* _Try it_: Pull out every line of the records that contains the word "development", and copy each one in full.

* _Records shown_:
◆ ◆ ◆ ◆

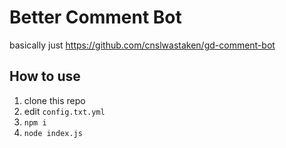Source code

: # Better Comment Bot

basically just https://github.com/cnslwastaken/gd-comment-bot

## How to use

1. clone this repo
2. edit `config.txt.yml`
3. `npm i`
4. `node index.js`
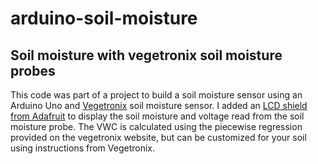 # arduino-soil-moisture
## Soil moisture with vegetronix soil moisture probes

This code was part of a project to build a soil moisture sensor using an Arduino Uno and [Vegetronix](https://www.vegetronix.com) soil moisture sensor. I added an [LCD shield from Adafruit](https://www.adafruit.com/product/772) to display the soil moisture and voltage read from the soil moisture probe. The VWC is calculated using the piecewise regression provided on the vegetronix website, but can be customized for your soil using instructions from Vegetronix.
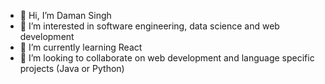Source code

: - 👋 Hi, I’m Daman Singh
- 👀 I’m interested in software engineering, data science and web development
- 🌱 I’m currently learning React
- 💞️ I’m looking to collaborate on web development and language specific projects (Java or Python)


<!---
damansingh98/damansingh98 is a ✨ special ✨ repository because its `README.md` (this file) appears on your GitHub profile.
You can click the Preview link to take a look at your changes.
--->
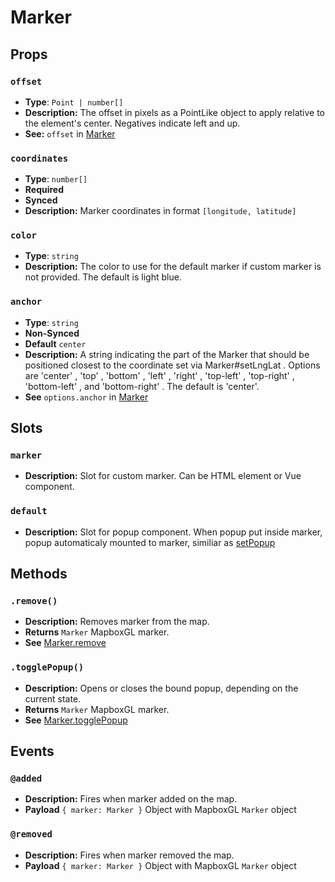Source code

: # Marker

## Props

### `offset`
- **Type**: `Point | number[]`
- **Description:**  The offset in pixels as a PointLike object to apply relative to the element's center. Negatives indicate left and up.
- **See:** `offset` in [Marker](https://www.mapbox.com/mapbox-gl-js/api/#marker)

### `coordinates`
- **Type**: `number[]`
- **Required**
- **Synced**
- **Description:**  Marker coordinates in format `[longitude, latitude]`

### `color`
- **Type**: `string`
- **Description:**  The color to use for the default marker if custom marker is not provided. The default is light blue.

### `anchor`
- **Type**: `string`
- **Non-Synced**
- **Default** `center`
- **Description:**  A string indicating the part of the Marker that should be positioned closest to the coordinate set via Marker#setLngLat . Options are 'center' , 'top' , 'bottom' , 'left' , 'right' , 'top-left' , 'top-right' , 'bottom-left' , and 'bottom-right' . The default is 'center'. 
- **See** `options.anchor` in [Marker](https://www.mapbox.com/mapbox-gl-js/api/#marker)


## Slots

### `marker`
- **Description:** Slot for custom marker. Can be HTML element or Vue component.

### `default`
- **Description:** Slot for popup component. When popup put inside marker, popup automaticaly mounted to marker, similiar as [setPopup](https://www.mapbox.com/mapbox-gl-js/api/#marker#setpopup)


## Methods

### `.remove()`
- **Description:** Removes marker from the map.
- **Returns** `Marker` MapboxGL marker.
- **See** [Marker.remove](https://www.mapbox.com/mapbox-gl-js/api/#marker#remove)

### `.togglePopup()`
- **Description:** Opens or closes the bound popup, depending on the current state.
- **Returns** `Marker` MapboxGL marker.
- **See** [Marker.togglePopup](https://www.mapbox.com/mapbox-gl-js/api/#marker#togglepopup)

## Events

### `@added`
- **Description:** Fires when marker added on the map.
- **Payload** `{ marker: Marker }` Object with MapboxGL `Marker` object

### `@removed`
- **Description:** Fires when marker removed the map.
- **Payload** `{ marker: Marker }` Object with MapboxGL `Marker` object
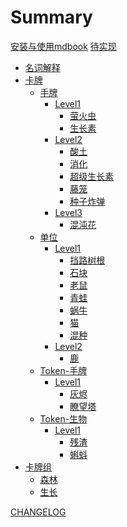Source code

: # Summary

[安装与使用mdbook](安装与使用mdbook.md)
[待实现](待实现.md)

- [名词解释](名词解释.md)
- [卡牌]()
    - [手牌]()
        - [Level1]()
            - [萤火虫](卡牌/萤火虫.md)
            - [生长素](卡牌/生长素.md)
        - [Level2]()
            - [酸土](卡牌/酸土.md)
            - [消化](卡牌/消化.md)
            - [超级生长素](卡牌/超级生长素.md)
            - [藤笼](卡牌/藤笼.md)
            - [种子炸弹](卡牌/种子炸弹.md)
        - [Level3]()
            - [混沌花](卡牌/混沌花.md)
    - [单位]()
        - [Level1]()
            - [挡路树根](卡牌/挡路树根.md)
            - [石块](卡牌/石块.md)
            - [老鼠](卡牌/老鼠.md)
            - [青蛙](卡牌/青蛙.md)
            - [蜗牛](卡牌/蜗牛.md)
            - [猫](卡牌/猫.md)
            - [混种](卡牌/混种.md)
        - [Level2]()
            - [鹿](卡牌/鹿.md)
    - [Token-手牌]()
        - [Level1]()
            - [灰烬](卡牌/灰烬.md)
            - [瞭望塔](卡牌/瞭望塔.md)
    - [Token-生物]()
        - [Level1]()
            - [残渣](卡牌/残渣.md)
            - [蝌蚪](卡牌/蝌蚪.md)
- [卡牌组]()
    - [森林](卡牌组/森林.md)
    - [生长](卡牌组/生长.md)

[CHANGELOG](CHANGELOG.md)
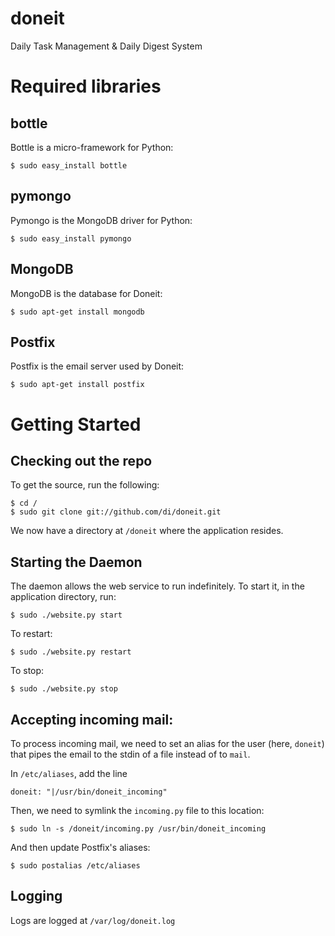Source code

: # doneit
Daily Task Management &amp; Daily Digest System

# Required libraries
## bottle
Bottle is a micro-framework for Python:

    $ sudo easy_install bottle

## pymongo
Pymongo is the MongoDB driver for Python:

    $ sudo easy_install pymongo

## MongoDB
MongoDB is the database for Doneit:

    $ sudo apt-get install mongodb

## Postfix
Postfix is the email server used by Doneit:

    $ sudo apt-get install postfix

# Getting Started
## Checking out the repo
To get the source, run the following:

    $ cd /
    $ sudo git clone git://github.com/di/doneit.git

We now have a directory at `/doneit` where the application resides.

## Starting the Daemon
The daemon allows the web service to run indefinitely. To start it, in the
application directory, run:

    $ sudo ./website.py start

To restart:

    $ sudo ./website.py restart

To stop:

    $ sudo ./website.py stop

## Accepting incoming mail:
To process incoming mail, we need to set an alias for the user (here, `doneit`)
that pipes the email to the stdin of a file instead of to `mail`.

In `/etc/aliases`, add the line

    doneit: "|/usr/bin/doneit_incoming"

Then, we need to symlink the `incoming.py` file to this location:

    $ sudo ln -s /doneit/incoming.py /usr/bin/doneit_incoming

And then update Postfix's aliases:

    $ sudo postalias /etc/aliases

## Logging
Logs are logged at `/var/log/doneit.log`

◆ ◆ ◆ ◆

* _Task response_:
- 👀 I’m interested in software engineering, data science and web development
- 💞️ I’m looking to collaborate on web development and language specific projects (Java or Python)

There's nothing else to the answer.